Video and Analysis

It is not uncommon for a researcher using film in data collection to run into people concerned with the validity of the method.  Sometimes the concerns revolve around whether film and video are art or science.  Because of its interpretive, creative, impressionistic, and emotional attributes, art is sometimes assumed to be in direct conflict with an objective, value-free “science”—apparently creating an unavoidable conflict between the goals of film as art and user research as science. Consequently, people—academics and professionals alike—often assume limited possibilities for film.  The status of film as a serious analytical resource has remained fairly marginal.

Exercise instructions:
(a) Answer these questions from the video and analysis text:
(i) What are the people a researcher using film often runs into concerned with?
(ii) Which two groups are said to often assume limited possibilities for film?
(iii) How is the status of film as a serious analytical resource described?
(b) From the video and analysis text, list every attribute of art named as the reason art is assumed to conflict with science.

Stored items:
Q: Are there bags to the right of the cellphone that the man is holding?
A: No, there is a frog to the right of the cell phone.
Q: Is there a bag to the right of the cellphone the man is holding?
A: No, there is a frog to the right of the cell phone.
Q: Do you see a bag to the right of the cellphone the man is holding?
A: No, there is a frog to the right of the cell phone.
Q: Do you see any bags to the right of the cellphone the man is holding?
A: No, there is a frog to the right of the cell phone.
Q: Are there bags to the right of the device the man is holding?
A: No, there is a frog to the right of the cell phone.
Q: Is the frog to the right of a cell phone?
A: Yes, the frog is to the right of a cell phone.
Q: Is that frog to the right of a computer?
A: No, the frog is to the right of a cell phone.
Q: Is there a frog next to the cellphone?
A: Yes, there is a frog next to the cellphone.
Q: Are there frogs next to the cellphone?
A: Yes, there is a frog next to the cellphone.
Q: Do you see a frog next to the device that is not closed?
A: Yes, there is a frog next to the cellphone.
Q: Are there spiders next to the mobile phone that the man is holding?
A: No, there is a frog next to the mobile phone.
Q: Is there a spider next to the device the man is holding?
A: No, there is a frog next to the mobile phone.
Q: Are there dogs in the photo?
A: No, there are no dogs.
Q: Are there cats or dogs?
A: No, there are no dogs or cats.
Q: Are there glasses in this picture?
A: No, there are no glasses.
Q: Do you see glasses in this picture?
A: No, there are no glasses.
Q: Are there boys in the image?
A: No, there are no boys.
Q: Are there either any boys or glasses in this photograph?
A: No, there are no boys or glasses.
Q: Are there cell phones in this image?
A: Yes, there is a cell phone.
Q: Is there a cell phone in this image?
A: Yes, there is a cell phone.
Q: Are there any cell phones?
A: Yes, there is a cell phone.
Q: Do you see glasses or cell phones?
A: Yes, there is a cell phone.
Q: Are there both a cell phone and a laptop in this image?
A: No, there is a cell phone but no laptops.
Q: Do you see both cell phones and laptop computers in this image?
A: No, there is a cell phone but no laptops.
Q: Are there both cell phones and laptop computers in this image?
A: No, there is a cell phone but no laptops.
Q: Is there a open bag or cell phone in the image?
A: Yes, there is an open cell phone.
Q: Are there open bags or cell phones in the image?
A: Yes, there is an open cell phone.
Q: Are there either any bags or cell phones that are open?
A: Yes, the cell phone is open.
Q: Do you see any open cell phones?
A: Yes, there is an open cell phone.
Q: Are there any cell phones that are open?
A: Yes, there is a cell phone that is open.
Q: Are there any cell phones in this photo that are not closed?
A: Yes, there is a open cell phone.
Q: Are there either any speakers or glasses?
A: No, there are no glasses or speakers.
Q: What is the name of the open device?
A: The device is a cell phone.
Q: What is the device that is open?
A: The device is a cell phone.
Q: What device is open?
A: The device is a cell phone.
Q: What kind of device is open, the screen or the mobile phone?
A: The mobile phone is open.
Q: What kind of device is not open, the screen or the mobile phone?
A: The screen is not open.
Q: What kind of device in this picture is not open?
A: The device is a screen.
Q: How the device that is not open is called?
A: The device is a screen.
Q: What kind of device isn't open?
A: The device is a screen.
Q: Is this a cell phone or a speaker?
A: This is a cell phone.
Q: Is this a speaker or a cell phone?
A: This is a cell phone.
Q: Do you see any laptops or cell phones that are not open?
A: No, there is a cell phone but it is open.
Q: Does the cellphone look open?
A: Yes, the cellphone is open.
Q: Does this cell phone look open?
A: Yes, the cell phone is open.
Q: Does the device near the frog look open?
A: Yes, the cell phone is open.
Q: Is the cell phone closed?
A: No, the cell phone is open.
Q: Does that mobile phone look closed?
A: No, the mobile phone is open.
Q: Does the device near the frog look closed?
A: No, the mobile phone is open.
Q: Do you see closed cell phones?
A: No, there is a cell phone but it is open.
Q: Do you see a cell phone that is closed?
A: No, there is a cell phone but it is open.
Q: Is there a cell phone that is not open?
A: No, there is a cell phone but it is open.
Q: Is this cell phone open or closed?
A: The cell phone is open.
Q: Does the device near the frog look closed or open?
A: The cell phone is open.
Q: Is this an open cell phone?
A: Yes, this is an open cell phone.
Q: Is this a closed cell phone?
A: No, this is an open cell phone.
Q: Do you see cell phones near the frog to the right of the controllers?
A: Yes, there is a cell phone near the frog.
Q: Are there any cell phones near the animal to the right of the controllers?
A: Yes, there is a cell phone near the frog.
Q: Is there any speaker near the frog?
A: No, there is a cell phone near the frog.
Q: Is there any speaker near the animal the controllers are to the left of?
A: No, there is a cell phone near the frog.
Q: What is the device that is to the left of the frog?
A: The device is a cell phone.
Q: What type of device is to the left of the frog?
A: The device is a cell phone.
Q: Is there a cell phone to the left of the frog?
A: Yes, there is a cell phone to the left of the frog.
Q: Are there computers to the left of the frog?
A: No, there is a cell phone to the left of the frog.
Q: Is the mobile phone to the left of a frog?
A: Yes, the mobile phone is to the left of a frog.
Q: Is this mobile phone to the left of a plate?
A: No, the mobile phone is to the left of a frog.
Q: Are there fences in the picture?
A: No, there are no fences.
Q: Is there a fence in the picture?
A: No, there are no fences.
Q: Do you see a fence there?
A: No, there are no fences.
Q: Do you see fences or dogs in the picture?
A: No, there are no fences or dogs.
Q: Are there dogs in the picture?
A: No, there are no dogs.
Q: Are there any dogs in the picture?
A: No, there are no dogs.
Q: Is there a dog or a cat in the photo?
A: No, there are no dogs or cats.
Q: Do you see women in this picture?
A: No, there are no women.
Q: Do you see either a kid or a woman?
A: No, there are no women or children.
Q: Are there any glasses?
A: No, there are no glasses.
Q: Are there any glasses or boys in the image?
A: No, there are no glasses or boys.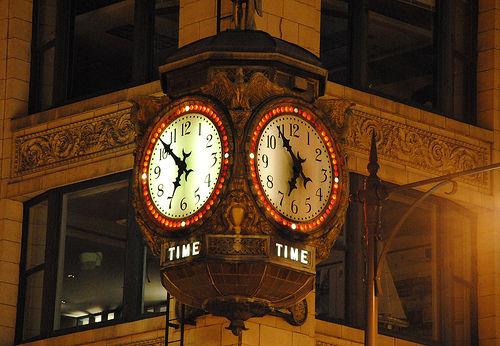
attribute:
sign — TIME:
[166, 237, 204, 263]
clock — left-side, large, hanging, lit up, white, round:
[135, 96, 236, 232]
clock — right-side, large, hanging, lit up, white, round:
[241, 93, 344, 238]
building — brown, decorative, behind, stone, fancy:
[1, 1, 499, 344]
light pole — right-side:
[353, 123, 497, 345]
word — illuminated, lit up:
[167, 238, 202, 263]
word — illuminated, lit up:
[274, 238, 310, 267]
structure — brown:
[130, 28, 355, 337]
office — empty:
[26, 182, 168, 340]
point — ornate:
[360, 126, 383, 181]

Written responses:
(a)
(i) The validity of the method.
(ii) Academics and professionals.
(iii) It has remained fairly marginal.

(b)
- Interpretive
- Creative
- Impressionistic
- Emotional